What follows is a wild, unrestrained, party. On the seventh day of this bash, the narrator tells us that the king was “merry with wine.” (This is Biblical code language for “wasted”) He commands his beautiful wife, Vashti, to come in and do a little dance for his guests wearing her royal crown. It’s pretty clear that what he is asking is that she dance wearing nothing but the crown. She refuses, and now the drunken king is furious. His advisors suggest that this cannot be tolerated because empires rely on compliance: not only is the authority of the emperor supposed to be absolute, but if people learn that the queen doesn’t obey the king, then ordinary women will stop obeying their husbands. And so they convince the king to issue an edict to all the royal provinces that “every man is master of his own house.” They also convince him to get rid of Queen Vashti and hold a beauty pageant to find a new queen.

Meanwhile in a nearby village ...there is this Jew named Mordecai, son of Jair son of Shimei son of Kish, a Benjamite.” (2:5) He has a beautiful cousin whose name is Esther. Mordecai suggests that Esther enter the beauty contest, which she agrees to do. Now part of the plot here is that while a guy named Mordecai will probably not be mistaken for an Irish Catholic, Esther can “pass” as Persian and neither she nor Mordecai see any reason to let anybody know of her religious preference. (So she doesn’t check that box on the pageant application.) Only she, Mordecai, and the audience know that she is a Jew.

We have now met all of the key players in those first two scenes, and the story is underway. Let me speed up the plot a bit here: Esther wins the contest and becomes queen. She becomes an “insider”—but only by keeping her identity a secret. Remember that. In the meantime the evil Haman (boo, hiss, noisemakers!) is promoted and becomes the chief advisor to the king. Haman loves power and hates the Jews. Whenever he walks out in public, he expects people to bow to him. Mordecai refuses to do that, however, and Haman decides to show Mordecai who is boss by introducing a bill that will basically enact a holocaust and kill all Jews in the empire.

Esther, however, is now in a position to expose the evil Haman and his plot to kill her people, and she does just that. Her actions save her people, and change the course of history. We heard the end of the story today: as in every good melodrama, good triumphs over evil and Haman gets what is coming to him.

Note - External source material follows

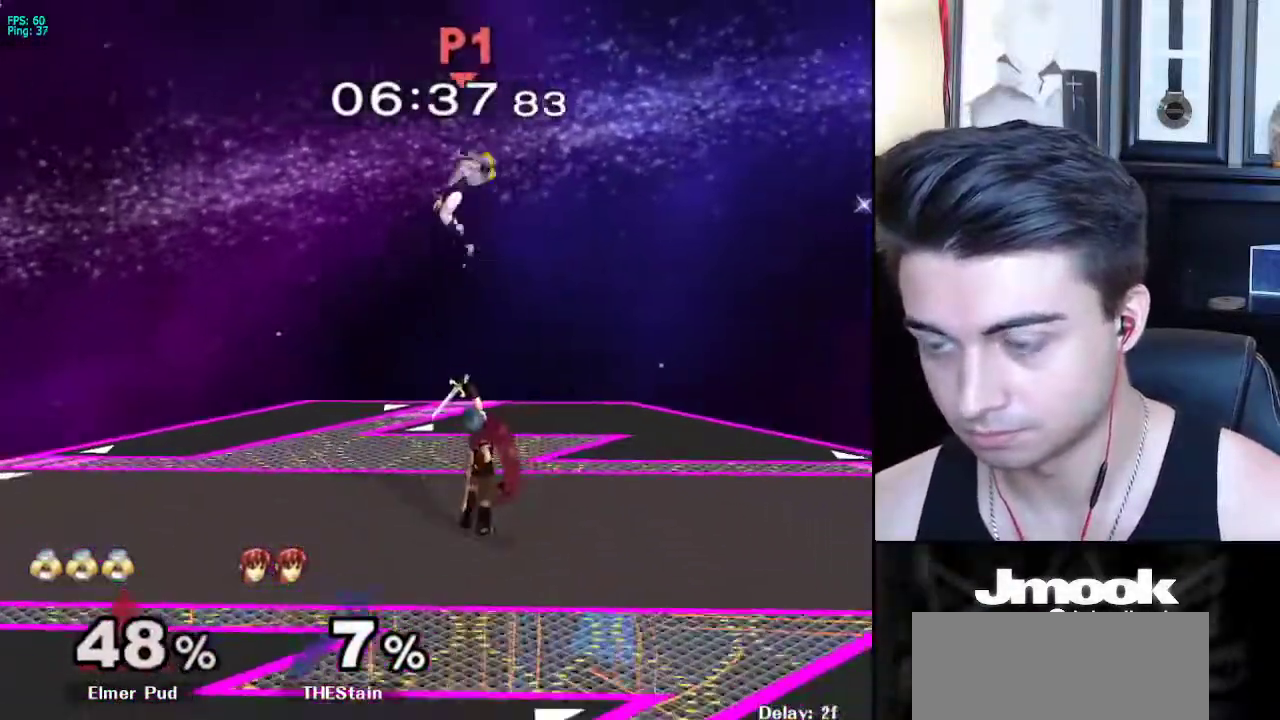
{"buttons": [], "left_stick": "center", "right_stick": "left", "events": [[300, "right_stick", "left"]]}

Listen, then, once more to the words we heard earlier:

The king and Haman went in to feast with Queen Esther. On the second day, as they were drinking wine, the king again said to Esther, "What is your petition, Queen Esther? It shall be granted you. And what is your request? Even to the half of my kingdom, it shall be fulfilled." Then Queen Esther answered, "If I have won your favor, O king, and if it pleases the king, let my life be given me—that is my petition—and the lives of my people—that is my request. For we have been sold, I and my people, to be destroyed, to be killed, and to be annihilated. If we had been sold merely as slaves, men and women, I would have held my peace; but no enemy can compensate for this damage to the king." Then King Ahasuerus said to Queen Esther, "Who is he, and where is he, who has presumed to do this?" Esther said, "A foe and enemy, this wicked Haman!" Then Haman was terrified before the king and the queen. Then Harbona, one of the eunuchs in attendance on the king, said, "Look, the very gallows that Haman has prepared for Mordecai, whose word saved the king, stands at Haman's house, fifty cubits high." And the king said, "Hang him on that." So they hanged Haman on the gallows that he had prepared for Mordecai.

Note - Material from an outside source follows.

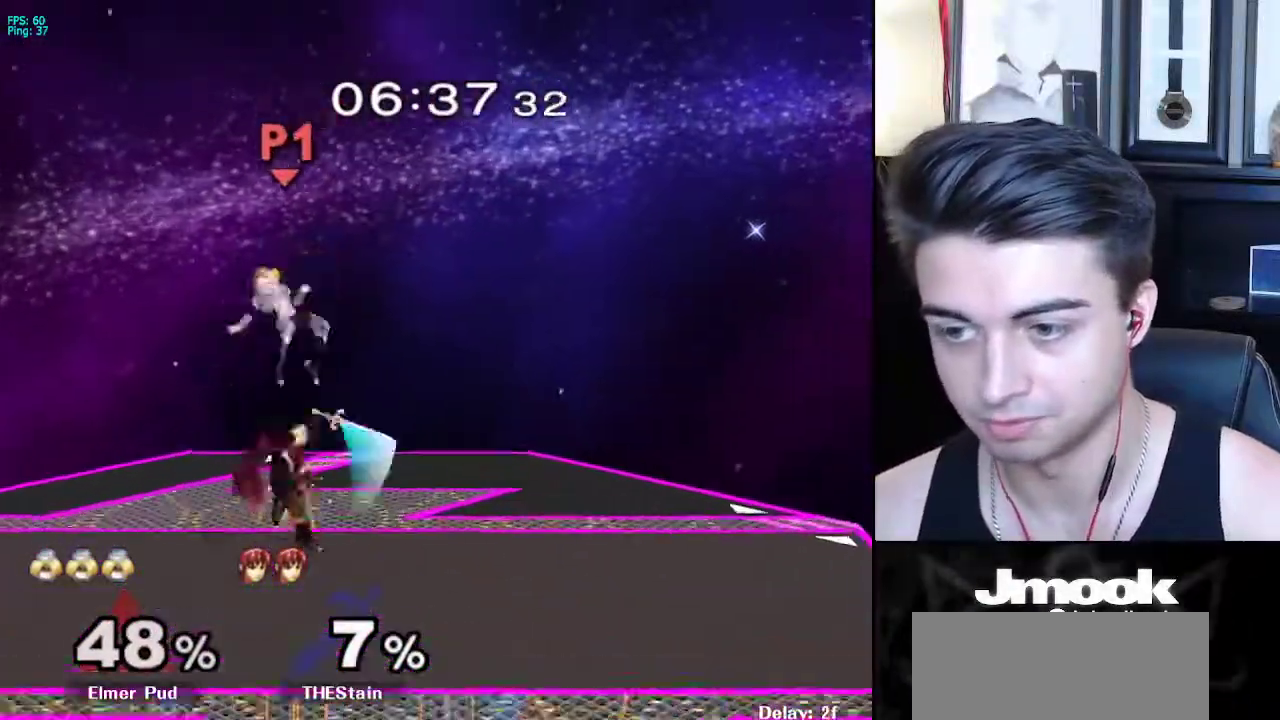
{"buttons": [], "left_stick": "center", "right_stick": "center", "events": [[67, "left_stick", "left"], [283, "right_stick", "center"], [450, "left_stick", "center"]]}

And that’s what Purim is all about, Charlie Brown! That is the whole megillah. That’s why it’s a time for feasting and for sending gifts of food to one another and presents to the poor. This year Purim will begin at sunset on Saturday, February 23. If you have an opportunity to attend a Purim celebration, I encourage you to do so.

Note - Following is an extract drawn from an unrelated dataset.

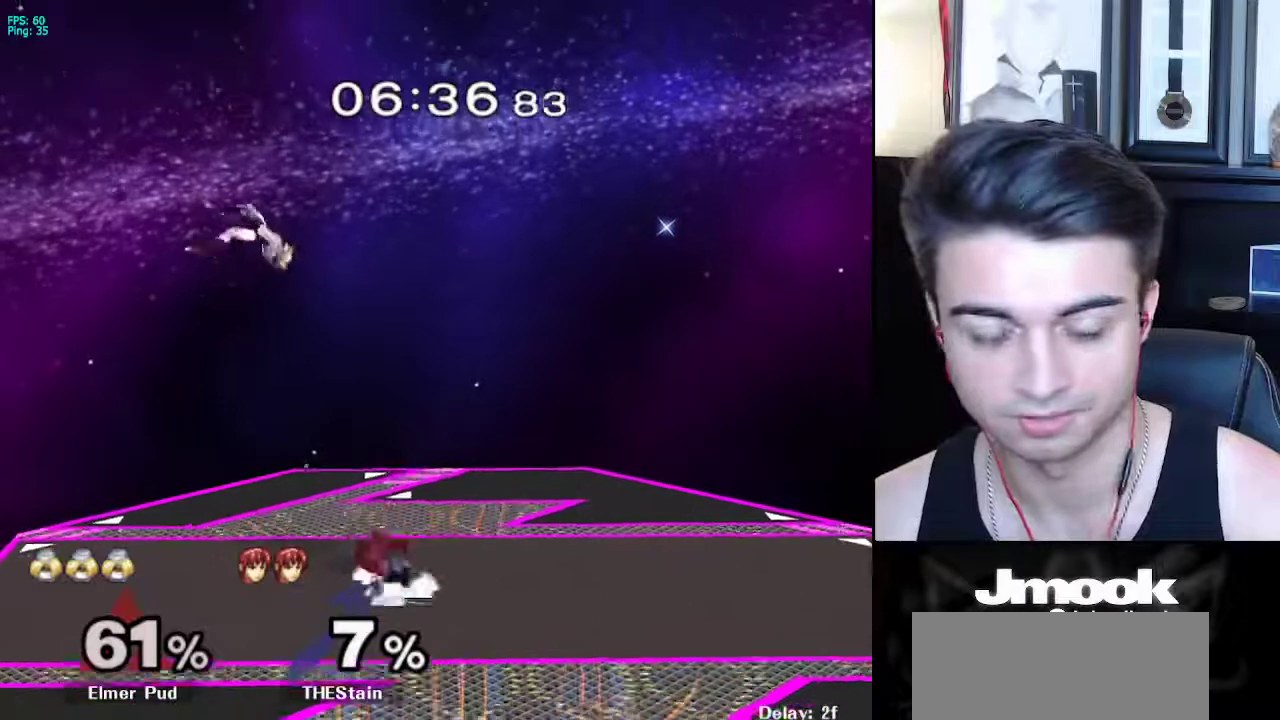
{"buttons": ["X"], "left_stick": "right", "right_stick": "center", "events": [[250, "left_stick", "right"], [267, "X", "down"], [350, "X", "up"], [400, "X", "down"]]}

Well, what do we do with this story that is over 2500 years old and set in a culture very different from our own? Why did we say “the word of the Lord/ thanks be to God” when we heard this reading? Out of habit? Is there in fact a word of the Lord here for us or not? And if so, what might it be?

Because this is the Bible, we claim that this scroll tells us something about God, although interestingly enough the name of God doesn’t appear; not even once. Except for Mordecai, none of the characters are particularly religious, including Esther. Yet in another sense, God permeates the story. “Perhaps you are in this position for a reason,” Mordecai tells his cousin, Esther, at a key point in the play. Esther speaks up not because of some big mystical experience, but simply because she’s in a place where she can make a difference. In a very dangerous world she does the right thing by acting bravely and compassionately, at great risk to herself. There’s another vignette that I didn’t share today in my rush to outline the plot: early on in the story the king has one of those sleepless nights where he is tossing and turning until he can’t take it anymore. He finally gets up to read a book, which turns out to be some old police reports: “The Book of Memorable Deeds.” (Sounds like something out of The Princess Bride, doesn’t it?) In it he discovers that Mordecai had reported two eunuchs who were plotting to assassinate the king. No proclamations were made and no royal medals were awarded, but Mordecai can’t easily be “disappeared” because he’s now on the king’s radar. The rabbis suggest that God is the one behind that sleepless night; that this is precisely the kind of subtle way that God influences this world.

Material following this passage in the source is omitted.